Сентябрь в этом году можно уверенно назвать «временем Шостаковича», и дело тут не только в дне рождения 25 сентября (тем более что дата некруглая – 117 лет). Просто многие почувствовали, что начать сезон надо с музыки метафизической, обращенной к смыслу жизни, нравственным ценностям, – его музыки, парадоксальным образом становящейся все более и более актуальной.
«Шостакович. Над временем» – фестиваль с таким названием открылся в Самаре. «Месяц композитора» со всеми пятнадцатью симфониями объявлен в Мариинском театре. В зале «Зарядье» начало шестого сезона прошло также под знаком ДДШ: сначала Валерий Гергиев с мариинцами и Ильдаром Абдразаковым исполнили «Сюиту на стихи Микеланджело» (1974), затем, два вечера подряд, Теодор Курентзис с оркестром musicAeterna, сводным мужским «басовым» хором и солистом Алексеем Тихомировым представили Тринадцатую симфонию.

+ + + +

**ЗАДАНИЕ:**
Ответьте по фрагменту о сентябрьских концертах музыки Шостаковича:
(а) Какого числа день рождения композитора и сколько лет исполняется в этом году?
(б) Под каким названием в Самаре открылся фестиваль?
(в) Какое произведение представили в зале «Зарядье» Теодор Курентзис и оркестр musicAeterna?

+ + + +

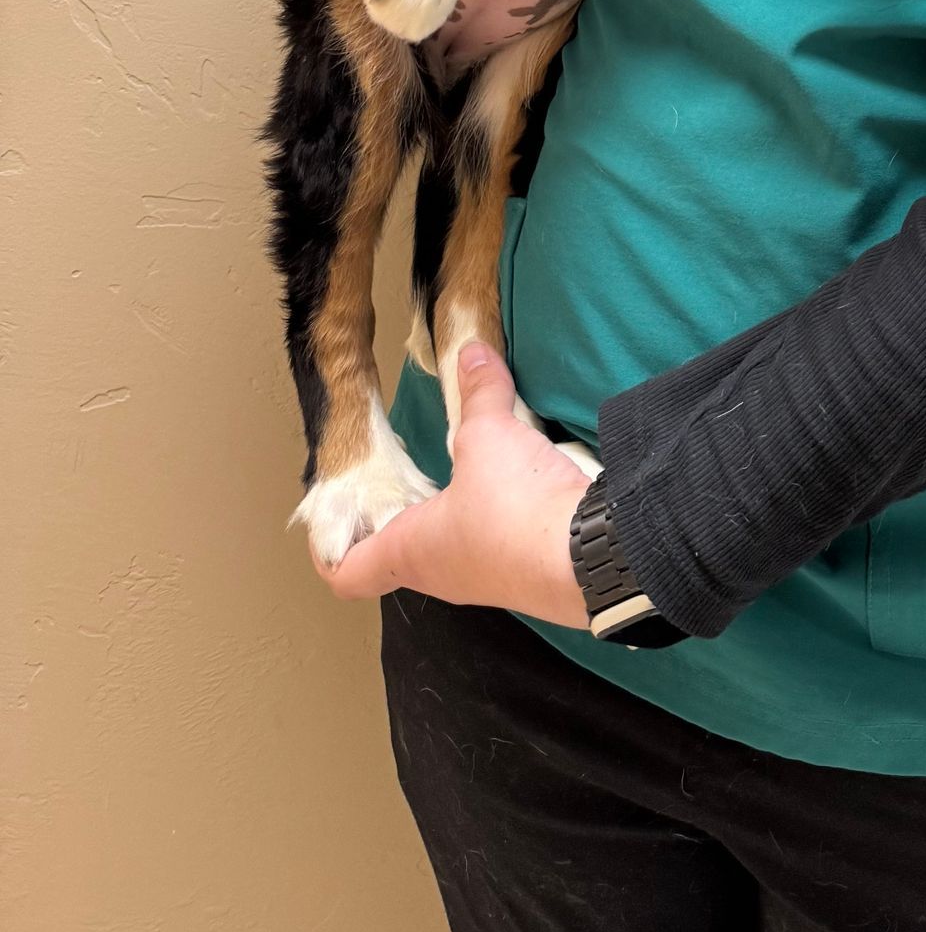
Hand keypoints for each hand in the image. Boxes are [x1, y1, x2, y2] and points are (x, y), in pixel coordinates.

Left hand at [319, 345, 592, 625]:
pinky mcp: (527, 570)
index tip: (330, 521)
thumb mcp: (488, 436)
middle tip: (399, 476)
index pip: (346, 572)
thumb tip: (472, 353)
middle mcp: (440, 573)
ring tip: (459, 468)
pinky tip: (514, 479)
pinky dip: (495, 513)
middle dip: (396, 517)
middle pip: (399, 557)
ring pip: (450, 549)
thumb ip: (478, 394)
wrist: (590, 555)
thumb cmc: (510, 508)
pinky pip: (496, 542)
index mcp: (408, 551)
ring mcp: (485, 578)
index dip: (329, 548)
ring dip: (450, 513)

+ + + +

**ПОЛЕ ОТВЕТА:**
(а) 25 сентября; 117 лет.
(б) «Шостакович. Над временем».
(в) Тринадцатую симфонию.